Research:Characterize and Model Wikihounding
Wikihounding is an type of harassment that can be described as stalking behavior that spans different topics and namespaces, has a component of bullying behavior, is not about the topic, but about people: someone following another contributor irrespective of topic.
This project aims to characterize and model this kind of behavior, given tools to the community to understand better and deal with this problem.
We are going to study user interactions, analyzing massive datasets, using techniques such as:
Content Agnostic Approach
Edit wars in Wikipedia has been largely studied. An edit war is usually consider to be the consequence of different opinions about an specific topic, between two or more users. Naturally, users with different political views might have different opinions on many articles related with politics, and these differences can scale in a multi-article edit war.
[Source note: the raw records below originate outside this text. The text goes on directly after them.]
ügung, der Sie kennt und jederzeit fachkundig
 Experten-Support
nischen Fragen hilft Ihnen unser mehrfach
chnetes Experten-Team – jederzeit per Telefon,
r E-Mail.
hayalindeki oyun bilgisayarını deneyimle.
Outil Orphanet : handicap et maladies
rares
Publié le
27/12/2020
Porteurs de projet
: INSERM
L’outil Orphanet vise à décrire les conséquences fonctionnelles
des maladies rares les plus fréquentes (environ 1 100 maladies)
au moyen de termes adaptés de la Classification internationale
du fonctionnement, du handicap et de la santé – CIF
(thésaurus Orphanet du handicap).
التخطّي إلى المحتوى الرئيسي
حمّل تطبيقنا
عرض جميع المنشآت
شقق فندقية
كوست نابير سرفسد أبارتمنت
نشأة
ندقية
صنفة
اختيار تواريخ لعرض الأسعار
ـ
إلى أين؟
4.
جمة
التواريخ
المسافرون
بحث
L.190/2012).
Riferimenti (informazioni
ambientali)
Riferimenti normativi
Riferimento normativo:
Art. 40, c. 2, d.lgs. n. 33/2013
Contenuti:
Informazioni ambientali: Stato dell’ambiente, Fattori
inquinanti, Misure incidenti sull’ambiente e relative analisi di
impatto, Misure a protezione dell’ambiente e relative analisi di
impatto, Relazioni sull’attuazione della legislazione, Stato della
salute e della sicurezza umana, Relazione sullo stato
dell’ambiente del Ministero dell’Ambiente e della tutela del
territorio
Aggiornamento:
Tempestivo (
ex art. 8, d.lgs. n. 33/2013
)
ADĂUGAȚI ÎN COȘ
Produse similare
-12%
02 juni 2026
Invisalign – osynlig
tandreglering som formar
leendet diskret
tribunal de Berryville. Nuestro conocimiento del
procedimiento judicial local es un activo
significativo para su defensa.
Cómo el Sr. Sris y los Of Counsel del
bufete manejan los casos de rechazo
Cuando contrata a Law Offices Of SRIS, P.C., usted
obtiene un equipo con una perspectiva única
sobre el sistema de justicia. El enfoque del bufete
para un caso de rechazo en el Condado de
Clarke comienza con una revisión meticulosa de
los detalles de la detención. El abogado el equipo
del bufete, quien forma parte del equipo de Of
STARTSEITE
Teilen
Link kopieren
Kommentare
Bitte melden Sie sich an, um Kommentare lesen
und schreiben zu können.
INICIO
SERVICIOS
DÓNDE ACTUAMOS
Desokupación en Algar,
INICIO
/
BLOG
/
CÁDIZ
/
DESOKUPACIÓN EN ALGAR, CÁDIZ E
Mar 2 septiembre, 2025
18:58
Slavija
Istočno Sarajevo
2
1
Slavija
These actions can be consider toxic, but is not necessarily a stalking behavior. However, in the case (if exist) that edit wars start happening across multiple topics, this can be an indicator of a person-centered attack (instead of topic-centered), that might be categorized as wikihounding.
Taking the advantage that edit wars can be detected in content agnostic approach (without analyzing the text), we propose to study the topical span of those wars, characterizing usual and unusual (potentially toxic) behaviors.
The main tasks to develop such model are:
- Generate a representative dataset of edit war in Wikipedia.
- Detect pairs or groups of users involved in more than X (define X part of the study) controversies.
- Define and implement a robust topic model for articles, suitable for this study.
- Define a distance metric for topics (eg: Geography is N steps far from Politics, and M steps far from Sports, is N > M or not)
- Apply an outlier detection mechanism to find potential cases of wikihounding.